# Wanted Pashley U-Plus-2 or similar



## Stu West (3 Dec 2007)

I am trying to find a U-Plus-2 (or similar) to move around my 8 and 4 year old over decent distances. If anyone has one they want to unload, or any tips, they would be very appreciated! I am based in Edinburgh, but about to move to Oxford (for a few months). Many thanks, Stu.


----------



## wagtail (9 Feb 2008)

Stu,

I have a U + 2 available, I'm in Wiltshire, not too far to travel form Oxford if your'e interested.


----------



## ufkacbln (9 Feb 2008)

Not directly helpful as I sold mine last year, but.........................

Be careful with the "similar" as there are tandem trailer bikes with one wheel. These are in my opinion lethal!

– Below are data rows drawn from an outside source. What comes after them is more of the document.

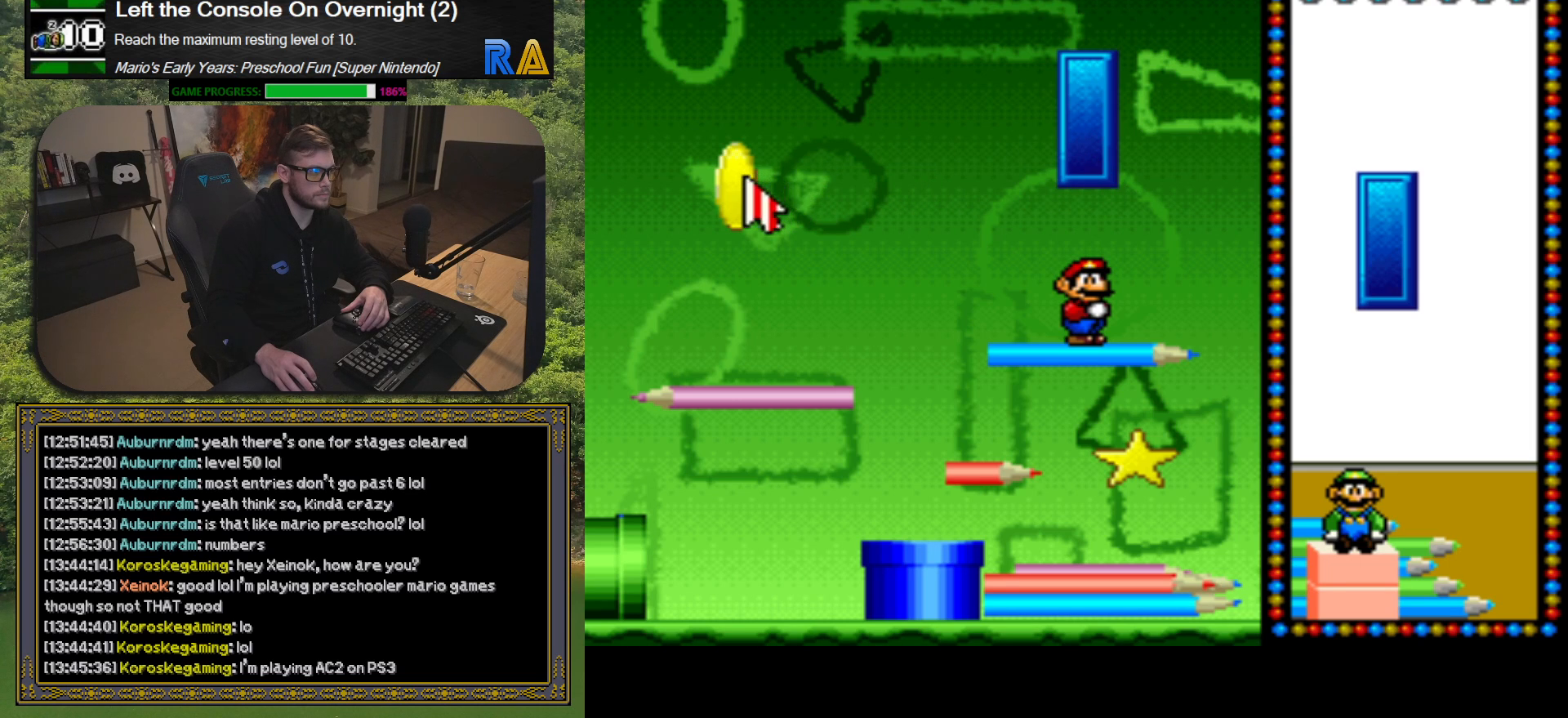
Gameplay with a controller (Xbox layout); each line is a JSON object with the inputs held at the frame after it. "button_events" lists button changes between this image and that frame as [ms after this image, input, new state], when the widget could be followed in between (sticks are given only as held states). Not read: L3 R3 left_stick right_stick.
{"buttons": ["R1"], "button_events": [[450, "R1", "down"]]}
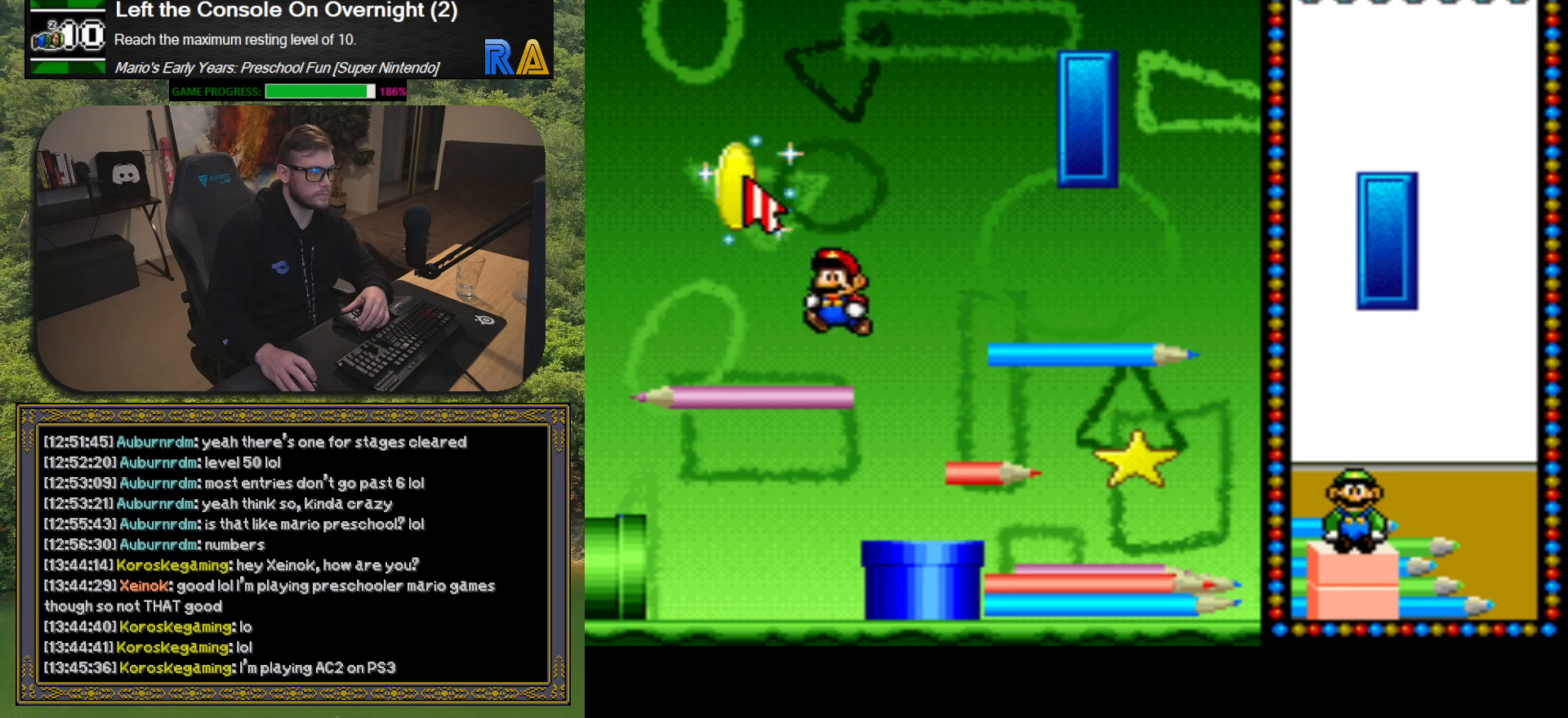
{"buttons": [], "button_events": [[100, "R1", "up"]]}
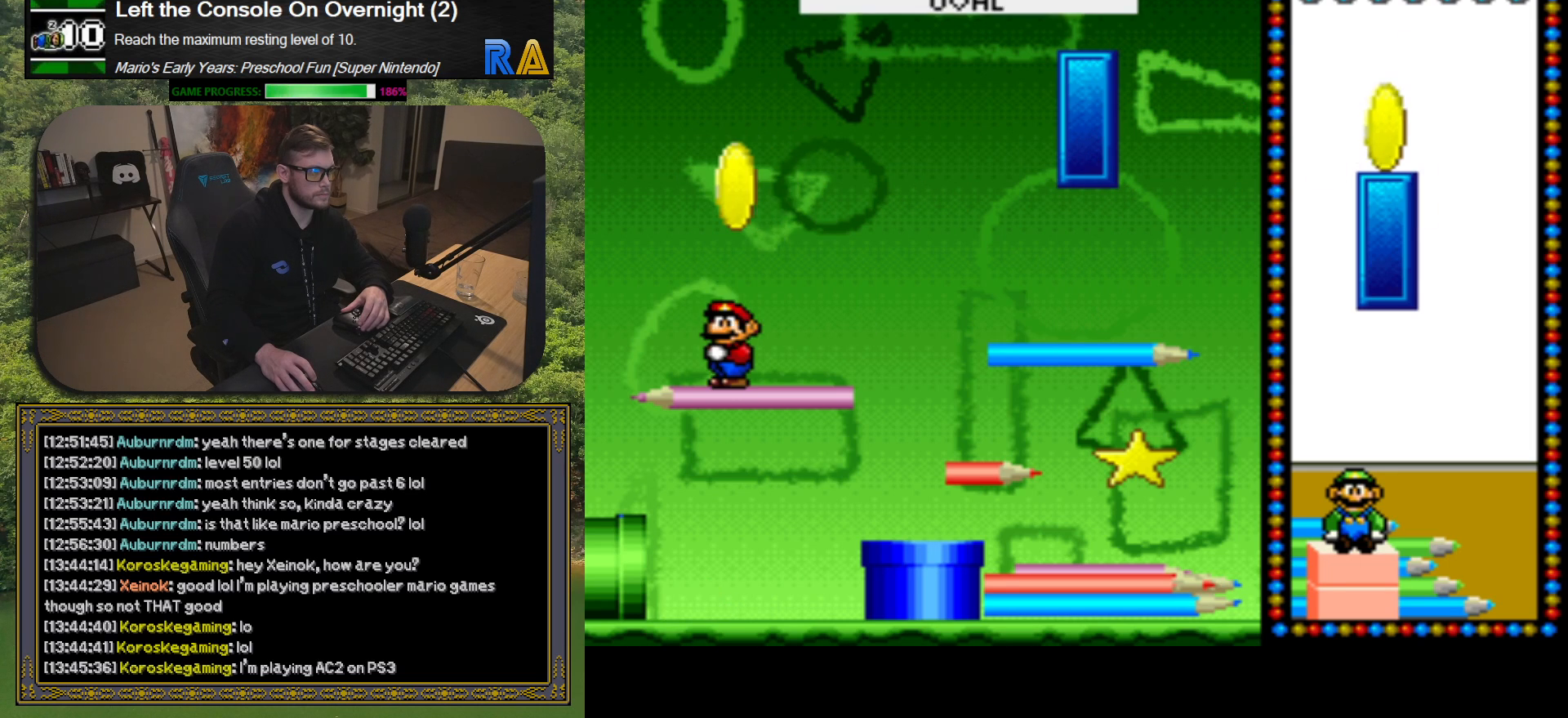
{"buttons": [], "button_events": [[83, "R1", "down"], [233, "R1", "up"]]}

Two kids on a single wheel causes extreme "flicking" when either moves. This is difficult to correct and causes enough of a change in course to make trafffic dangerous.


----------



## tneupert (24 Oct 2008)

*u-plus-2*

Hi Stu,
Are you still looking for a U-plus-2? Have one here in York, not new but good working order. Let me know if you're interested. Cheers, Tatjana


----------



## ppowaga (18 Feb 2009)

*u+2*



tneupert said:


> Hi Stu,
> Are you still looking for a U-plus-2? Have one here in York, not new but good working order. Let me know if you're interested. Cheers, Tatjana


Hi there,
I know it's quite old, but maybe your offer is still valid...frankly don't think so, but...maybe?!
Pit


----------